Aim of the exercise: Transcribe the stretch of entries below from the line with "the same community-centered philosophy" through the line with "need to use below ip tunnel command. In this", exactly and with both ends included; leave out all other lines.

*** Block opens ***

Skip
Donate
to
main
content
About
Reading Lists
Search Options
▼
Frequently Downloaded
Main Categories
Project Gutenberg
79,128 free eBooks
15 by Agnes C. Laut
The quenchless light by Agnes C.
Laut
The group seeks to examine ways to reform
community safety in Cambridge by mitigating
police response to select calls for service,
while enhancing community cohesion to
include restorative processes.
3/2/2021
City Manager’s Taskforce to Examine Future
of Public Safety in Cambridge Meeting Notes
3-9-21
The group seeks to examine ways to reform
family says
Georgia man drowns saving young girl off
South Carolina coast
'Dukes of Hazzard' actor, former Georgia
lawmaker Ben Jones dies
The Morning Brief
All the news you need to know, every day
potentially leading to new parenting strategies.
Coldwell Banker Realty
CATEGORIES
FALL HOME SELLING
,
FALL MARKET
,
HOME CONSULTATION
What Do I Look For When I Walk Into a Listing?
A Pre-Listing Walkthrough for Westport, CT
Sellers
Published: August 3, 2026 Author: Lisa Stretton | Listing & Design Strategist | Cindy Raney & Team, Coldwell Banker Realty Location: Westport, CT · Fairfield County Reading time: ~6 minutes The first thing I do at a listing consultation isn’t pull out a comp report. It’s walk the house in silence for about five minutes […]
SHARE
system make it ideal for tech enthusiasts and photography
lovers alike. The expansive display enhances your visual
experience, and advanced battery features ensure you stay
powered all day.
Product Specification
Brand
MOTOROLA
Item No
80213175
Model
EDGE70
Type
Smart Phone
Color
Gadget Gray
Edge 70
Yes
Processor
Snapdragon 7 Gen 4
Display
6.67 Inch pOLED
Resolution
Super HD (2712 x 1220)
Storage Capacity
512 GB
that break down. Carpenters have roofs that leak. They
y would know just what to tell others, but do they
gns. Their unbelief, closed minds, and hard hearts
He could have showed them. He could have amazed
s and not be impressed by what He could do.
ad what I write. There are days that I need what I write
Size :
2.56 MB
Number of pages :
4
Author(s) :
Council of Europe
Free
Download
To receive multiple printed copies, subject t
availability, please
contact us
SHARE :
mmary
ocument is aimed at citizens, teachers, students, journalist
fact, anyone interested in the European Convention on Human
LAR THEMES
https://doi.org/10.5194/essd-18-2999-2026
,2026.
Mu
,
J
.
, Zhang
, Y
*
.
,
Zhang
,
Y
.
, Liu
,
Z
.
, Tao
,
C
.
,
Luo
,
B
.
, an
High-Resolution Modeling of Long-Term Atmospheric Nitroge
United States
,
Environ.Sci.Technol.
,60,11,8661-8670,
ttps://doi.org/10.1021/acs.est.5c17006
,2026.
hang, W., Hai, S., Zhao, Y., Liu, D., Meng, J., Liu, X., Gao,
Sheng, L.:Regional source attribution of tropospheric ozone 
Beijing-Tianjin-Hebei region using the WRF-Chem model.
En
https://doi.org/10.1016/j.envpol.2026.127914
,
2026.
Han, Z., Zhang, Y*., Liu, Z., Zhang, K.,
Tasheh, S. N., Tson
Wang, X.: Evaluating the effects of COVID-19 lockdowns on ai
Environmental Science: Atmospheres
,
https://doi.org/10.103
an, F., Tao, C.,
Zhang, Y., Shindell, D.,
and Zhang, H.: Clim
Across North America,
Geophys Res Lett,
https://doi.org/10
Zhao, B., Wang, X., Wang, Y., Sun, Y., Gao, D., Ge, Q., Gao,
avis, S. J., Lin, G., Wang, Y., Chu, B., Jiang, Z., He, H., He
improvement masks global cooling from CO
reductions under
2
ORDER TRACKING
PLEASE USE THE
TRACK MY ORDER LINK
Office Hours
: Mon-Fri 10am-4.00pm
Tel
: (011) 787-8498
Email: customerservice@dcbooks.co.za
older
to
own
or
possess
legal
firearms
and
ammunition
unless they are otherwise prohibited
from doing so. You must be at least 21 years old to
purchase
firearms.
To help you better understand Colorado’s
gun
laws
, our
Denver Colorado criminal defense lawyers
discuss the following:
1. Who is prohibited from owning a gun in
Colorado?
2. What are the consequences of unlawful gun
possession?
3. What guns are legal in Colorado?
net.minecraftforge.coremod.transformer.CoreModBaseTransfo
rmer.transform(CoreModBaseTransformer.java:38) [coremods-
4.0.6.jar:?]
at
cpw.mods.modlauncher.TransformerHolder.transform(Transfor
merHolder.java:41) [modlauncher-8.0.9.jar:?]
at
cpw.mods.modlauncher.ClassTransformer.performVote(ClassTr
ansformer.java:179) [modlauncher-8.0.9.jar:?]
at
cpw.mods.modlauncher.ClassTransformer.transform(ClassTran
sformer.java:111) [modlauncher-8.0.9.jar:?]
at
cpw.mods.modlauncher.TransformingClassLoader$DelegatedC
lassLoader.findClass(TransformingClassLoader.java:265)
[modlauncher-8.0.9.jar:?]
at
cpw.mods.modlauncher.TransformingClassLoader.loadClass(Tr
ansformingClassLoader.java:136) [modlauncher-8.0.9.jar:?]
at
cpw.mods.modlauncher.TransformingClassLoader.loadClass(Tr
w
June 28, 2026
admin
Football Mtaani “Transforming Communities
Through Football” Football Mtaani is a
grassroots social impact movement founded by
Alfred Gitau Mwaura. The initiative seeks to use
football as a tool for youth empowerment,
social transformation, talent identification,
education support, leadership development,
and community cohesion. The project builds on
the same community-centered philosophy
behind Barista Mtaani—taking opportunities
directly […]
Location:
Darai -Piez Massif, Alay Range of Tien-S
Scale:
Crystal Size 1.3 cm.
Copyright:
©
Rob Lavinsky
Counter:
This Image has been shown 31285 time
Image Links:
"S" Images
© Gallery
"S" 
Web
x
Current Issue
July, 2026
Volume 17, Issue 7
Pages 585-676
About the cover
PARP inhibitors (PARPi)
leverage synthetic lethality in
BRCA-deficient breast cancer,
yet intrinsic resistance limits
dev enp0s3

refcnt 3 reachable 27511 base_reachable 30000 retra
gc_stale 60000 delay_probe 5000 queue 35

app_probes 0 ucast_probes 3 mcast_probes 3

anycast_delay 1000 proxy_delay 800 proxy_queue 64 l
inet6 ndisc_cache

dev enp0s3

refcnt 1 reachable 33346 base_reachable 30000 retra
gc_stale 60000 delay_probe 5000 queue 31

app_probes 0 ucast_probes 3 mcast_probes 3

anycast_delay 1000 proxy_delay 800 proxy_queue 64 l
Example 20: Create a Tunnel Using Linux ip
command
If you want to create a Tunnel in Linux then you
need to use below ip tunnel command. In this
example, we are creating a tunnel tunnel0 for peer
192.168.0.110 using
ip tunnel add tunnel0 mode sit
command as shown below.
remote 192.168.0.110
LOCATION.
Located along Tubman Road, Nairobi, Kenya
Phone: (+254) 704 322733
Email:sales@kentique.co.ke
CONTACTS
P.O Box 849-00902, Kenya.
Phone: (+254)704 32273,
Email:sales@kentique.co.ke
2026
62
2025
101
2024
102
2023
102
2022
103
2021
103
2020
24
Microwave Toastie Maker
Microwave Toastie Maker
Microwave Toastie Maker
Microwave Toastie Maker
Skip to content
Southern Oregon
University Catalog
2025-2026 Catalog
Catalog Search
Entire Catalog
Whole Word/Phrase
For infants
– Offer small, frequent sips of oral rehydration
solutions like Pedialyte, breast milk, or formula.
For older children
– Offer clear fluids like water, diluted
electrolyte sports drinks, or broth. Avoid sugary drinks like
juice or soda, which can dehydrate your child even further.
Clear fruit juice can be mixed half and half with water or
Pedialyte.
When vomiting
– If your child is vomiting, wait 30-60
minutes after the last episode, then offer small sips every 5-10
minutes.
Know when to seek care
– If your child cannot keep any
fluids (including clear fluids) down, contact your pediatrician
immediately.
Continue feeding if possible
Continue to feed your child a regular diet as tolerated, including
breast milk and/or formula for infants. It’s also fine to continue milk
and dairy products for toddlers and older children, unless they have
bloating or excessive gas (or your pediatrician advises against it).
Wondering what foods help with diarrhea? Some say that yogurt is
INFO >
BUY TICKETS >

*** Block closes ***

Task solution:
the same community-centered philosophy
behind Barista Mtaani—taking opportunities
directly […]
Location:
Darai -Piez Massif, Alay Range of Tien-S
Scale:
Crystal Size 1.3 cm.
Copyright:
©
Rob Lavinsky
Counter:
This Image has been shown 31285 time
Image Links:
"S" Images
© Gallery
"S" 
Web
x
Current Issue
July, 2026
Volume 17, Issue 7
Pages 585-676
About the cover
PARP inhibitors (PARPi)
leverage synthetic lethality in
BRCA-deficient breast cancer,
yet intrinsic resistance limits
dev enp0s3

refcnt 3 reachable 27511 base_reachable 30000 retra
gc_stale 60000 delay_probe 5000 queue 35

app_probes 0 ucast_probes 3 mcast_probes 3

anycast_delay 1000 proxy_delay 800 proxy_queue 64 l
inet6 ndisc_cache

dev enp0s3

refcnt 1 reachable 33346 base_reachable 30000 retra
gc_stale 60000 delay_probe 5000 queue 31

app_probes 0 ucast_probes 3 mcast_probes 3

anycast_delay 1000 proxy_delay 800 proxy_queue 64 l
Example 20: Create a Tunnel Using Linux ip
command
If you want to create a Tunnel in Linux then you
need to use below ip tunnel command. In this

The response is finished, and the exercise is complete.